Our models suggest caution, but not alarm. The yield curve is flattening, but remains far from inverted. The 12 - month recession probability is only 25%.


Aging gracefully

The U.S. is in the second-longest economic expansion since the 1800s, but we still see some runway left. On the bright side, the pace of job growth is still strong and corporate credit spreads are still low.

However, the Business Cycle Index (BCI) model, which uses a range of economic and financial variables to estimate the strength of the U.S. economy, recommends caution, though not alarm. The caution is partially driven by the slope of the yield curve, a historically reliable predictor of recessions and an input into the BCI model. In the last five cycles, an inverted yield preceded a recession by 10 to 32 months. The current yield curve is far from inverted, but its flattening puts upward pressure on the model’s recession probability.
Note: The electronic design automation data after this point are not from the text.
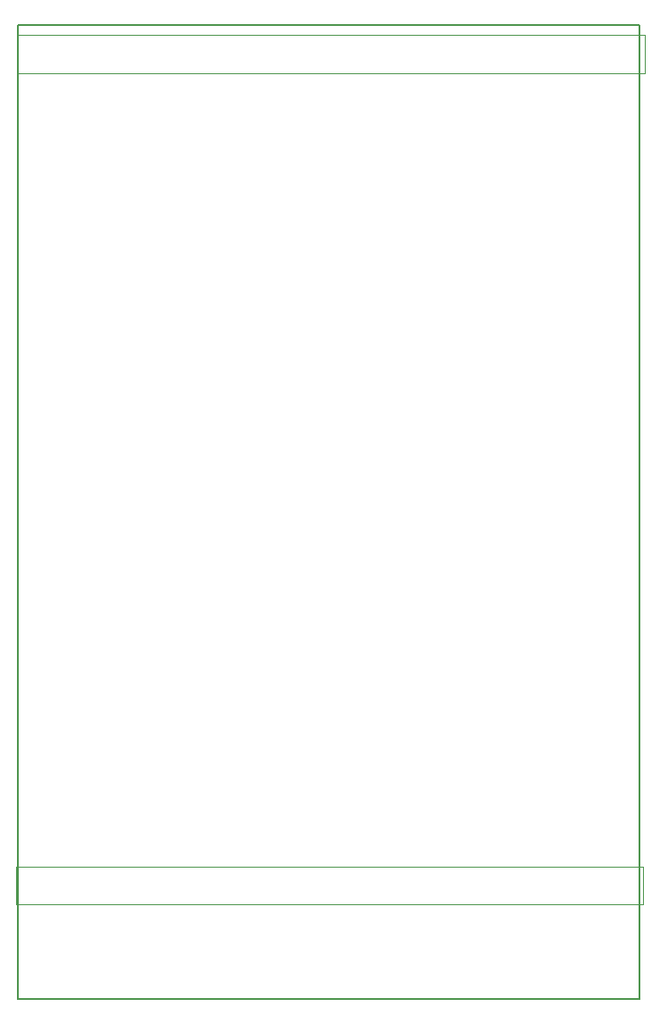
<source format=gbr>
%TF.GenerationSoftware,KiCad,Pcbnew,(5.99.0-13086-gffd1139cfe)*%
%TF.CreationDate,2021-11-22T18:43:28+08:00*%
%TF.ProjectId,Farini_EURO,46617269-6e69-45f4-9555-524f2e6b6963,rev?*%
%TF.SameCoordinates,Original*%
%TF.FileFunction,Other,User*%
%FSLAX46Y46*%
G04 Gerber Fmt 4.6, Leading zero omitted, Abs format (unit mm)*
G04 Created by KiCad (PCBNEW (5.99.0-13086-gffd1139cfe)) date 2021-11-22 18:43:28*
%MOMM*%
%LPD*%
G01*
G04 APERTURE LIST*
%TA.AperFunction,Profile*%
%ADD10C,0.150000*%
%TD*%
%ADD11C,0.050000*%
G04 APERTURE END LIST*
D10*
X47205489Y-140455901D02*
X106135489Y-140455901D01*
X47205489Y-48154626D02*
X47205489Y-140455901D01*
X106135489Y-48154626D02*
X47205489Y-48154626D01*
X106135489Y-140455901D02*
X106135489Y-48154626D01*
D11*
%TO.C,J2*%
X106567318Y-52755489D02*
X106567318Y-49155489D01*
X106567318Y-49155489D02*
X47117318Y-49155489D01*
X47117318Y-52755489D02*
X106567318Y-52755489D01*
X47117318Y-49155489D02*
X47117318Y-52755489D01*
X106440489Y-127905489D02*
X46990489Y-127905489D01*
X46990489Y-127905489D02*
X46990489Y-131505489D01*
X46990489Y-131505489D02*
X106440489Y-131505489D01*
X106440489Y-131505489D02*
X106440489Y-127905489D01*
%TD*%
M02*

</source>
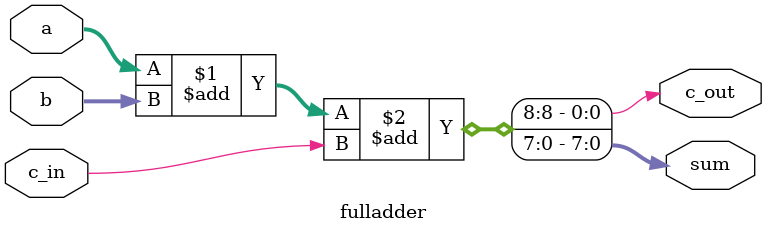
<source format=v>
module fulladder (input [7:0] a,  
                  input [7:0] b,  
                  input c_in,  
                  output c_out,  
                  output [7:0] sum);
   assign {c_out, sum} = a + b + c_in;  
endmodule
</source>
Another point of caution is the Treasury-Euro/Dollar (TED) rate spread, or the difference between 3-month London Interbank Offered Rate (LIBOR) and U.S. Treasury bills. This model input is historically an indicator for financial institution health. With no manual override, the rise in TED spreads would’ve triggered a 12-month recession warning in the BCI model. However, the current increase in the TED spread is driven by supply and demand shifts in the money markets and not default risk. Adjusting for the TED spread distortion, the BCI model’s 12-month recession probability is only 25%.

A positive outlook, but on the lookout

Throughout this market expansion our equity-fixed income model has been slightly bullish. Following momentum as the market goes higher yet cautious of high valuations. The past few months have seen a small increase in the preference for equity over fixed income but at mid-year 2018 this overall pattern of cautious optimism holds. 

Within our cycle, value and sentiment investment decision-making framework we make the following overarching assessments based on our quantitative models.

  • Business cycle: The cycle remains strong, though the risk of a recession rises as we near the end the of cycle.
  • Valuation: We see equities as fairly valued relative to fixed income measured by our “Fed” model, which focusses on earnings yield versus U.S. Treasury yield.  Our “Discounted Future Cash” model sees equities as more attractive.
  • Sentiment: This currently favors equity. It may fluctuate between mild and strong but the signal has been consistently positive from a momentum perspective.

Given that we still see both positive momentum and expensive valuations, we face a tough call between equity and fixed income. We continue to have a positive outlook, yet look for any sign that the market may flinch and reverse our momentum score. This leaves us in a mildly positive spot but on the lookout as we get further and further into this cycle.